Pink Lemonade Cupcakes Recipe
Prep Time: 15 mins
Cook Time: 15-20 mins
Yield: 10 cupcakes
FOR THE CUPCAKES
- 115g/4oz self-raising flour
- ¼ tsp baking powder
- 115g/4oz butter, softened
- 115g/4oz caster/superfine sugar
- 2 large eggs, lightly beaten
- pink food colouring
FOR THE LEMON SYRUP:
- 55gg/2oz granulated sugar
- Juice of 1 small lemon
FOR THR BUTTERCREAM FROSTING:
- 55gg/2oz butter, softened
- Juice and finely grated zest of1 lemon
- 4 tbsp double (heavy) cream
- 225g/8oz icing/confectioners’ sugar
- pink food colouring
- Preheat the oven to 180°C/350°F/Gas Mark 4. Put 10 paper liners in a bun tray.
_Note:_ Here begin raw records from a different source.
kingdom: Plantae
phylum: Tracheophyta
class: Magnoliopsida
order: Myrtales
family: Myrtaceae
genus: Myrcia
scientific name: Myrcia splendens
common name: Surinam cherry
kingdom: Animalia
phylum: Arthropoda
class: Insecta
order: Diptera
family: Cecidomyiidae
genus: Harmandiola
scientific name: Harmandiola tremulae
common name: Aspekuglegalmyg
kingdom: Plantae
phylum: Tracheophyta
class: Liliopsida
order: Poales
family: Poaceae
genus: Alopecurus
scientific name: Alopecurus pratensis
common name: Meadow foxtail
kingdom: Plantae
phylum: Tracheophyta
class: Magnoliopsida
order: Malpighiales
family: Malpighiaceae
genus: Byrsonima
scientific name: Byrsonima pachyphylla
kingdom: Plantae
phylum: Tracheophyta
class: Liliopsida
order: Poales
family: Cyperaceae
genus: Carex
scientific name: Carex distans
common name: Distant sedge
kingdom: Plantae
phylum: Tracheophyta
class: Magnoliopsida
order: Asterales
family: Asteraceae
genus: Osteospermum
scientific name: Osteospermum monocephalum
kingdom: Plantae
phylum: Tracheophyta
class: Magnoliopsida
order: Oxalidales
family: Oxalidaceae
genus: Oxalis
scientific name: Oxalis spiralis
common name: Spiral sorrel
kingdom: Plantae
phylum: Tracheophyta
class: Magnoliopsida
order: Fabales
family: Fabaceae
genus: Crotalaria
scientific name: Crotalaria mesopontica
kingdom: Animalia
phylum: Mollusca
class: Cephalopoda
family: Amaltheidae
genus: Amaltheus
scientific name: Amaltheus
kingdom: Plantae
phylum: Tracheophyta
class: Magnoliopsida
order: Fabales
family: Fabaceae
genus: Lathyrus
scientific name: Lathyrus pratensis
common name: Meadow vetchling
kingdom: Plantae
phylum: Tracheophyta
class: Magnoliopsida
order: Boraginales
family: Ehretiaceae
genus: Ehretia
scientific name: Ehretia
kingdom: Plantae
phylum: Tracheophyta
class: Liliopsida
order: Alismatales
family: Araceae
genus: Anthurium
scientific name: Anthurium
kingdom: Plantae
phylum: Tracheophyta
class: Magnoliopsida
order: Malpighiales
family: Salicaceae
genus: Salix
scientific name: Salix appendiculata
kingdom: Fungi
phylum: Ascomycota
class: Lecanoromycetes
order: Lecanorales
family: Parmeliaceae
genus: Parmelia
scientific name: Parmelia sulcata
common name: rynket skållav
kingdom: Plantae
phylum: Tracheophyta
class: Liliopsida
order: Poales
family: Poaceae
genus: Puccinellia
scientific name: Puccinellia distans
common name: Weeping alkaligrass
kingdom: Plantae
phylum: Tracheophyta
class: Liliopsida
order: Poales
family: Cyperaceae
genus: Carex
- Cream the butter and caster/superfine sugar using an electric mixer. Meanwhile, sift the flour and baking powder into a separate bowl and set aside. Add the eggs, one at a time to the butter/sugar mixture followed by a spoonful of flour [to prevent curdling], then add the remaining flour and beat until smooth. Beat in a little pink food colouring to colour the mixture pale pink.
- Spoon or pipe the mixture into the paper liners. Bake in the preheated oven for 12-15 minutes, until risen and firm to the touch.
- Meanwhile, place the granulated sugar and lemon juice in a small saucepan and heat gently, stirring, until the sugar has dissolved. Leave to cool for 15 minutes. Prick the tops of the warm cupcakes all over with a skewer and liberally brush with the warm lemon syrup. Transfer to a wire rack and leave to cool.
- To make the buttercream frosting, place the butter, lemon juice, and lemon zest in a bowl and beat with an electric mixer for 2-3 minutes, until pale and creamy. Beat in the cream, then gradually sift in the icing/powdered/confectioners’ sugar and continue to beat for 2-3 minutes, until the buttercream frosting is light and fluffy. Beat in a little pink food colouring to give a pale pink colour.
- Using a small palette knife, thickly swirl the buttercream frosting over the tops of the cupcakes. Scatter sugar sprinkles or pink, white, and red ‘hundreds and thousands’ (tiny coloured sugar balls) onto a plate and roll the cupcakes’ edges in the sprinkles. Cut the straws to 8cm/3¼ inch lengths and push into the cupcakes to decorate.
“The Cupcake” from Love Food by Parragon Books
I am totally digging these pink lemonade cupcakes right now. I’m glad I made them. The lemon gives that refreshing kick to the moist yet light sponge and that buttercream frosting was so creamy yet with a touch of lemon. The giant man-baby commented that they were a bit like cheesecake. Not sure how but I suspect he meant that the buttercream frosting is quite creamy. It may also be because I make him a lot of lemon cheesecake so he remembered that taste and associated?
So what are you waiting for? In 30 mins you can have some too. Get to that kitchen! Stat.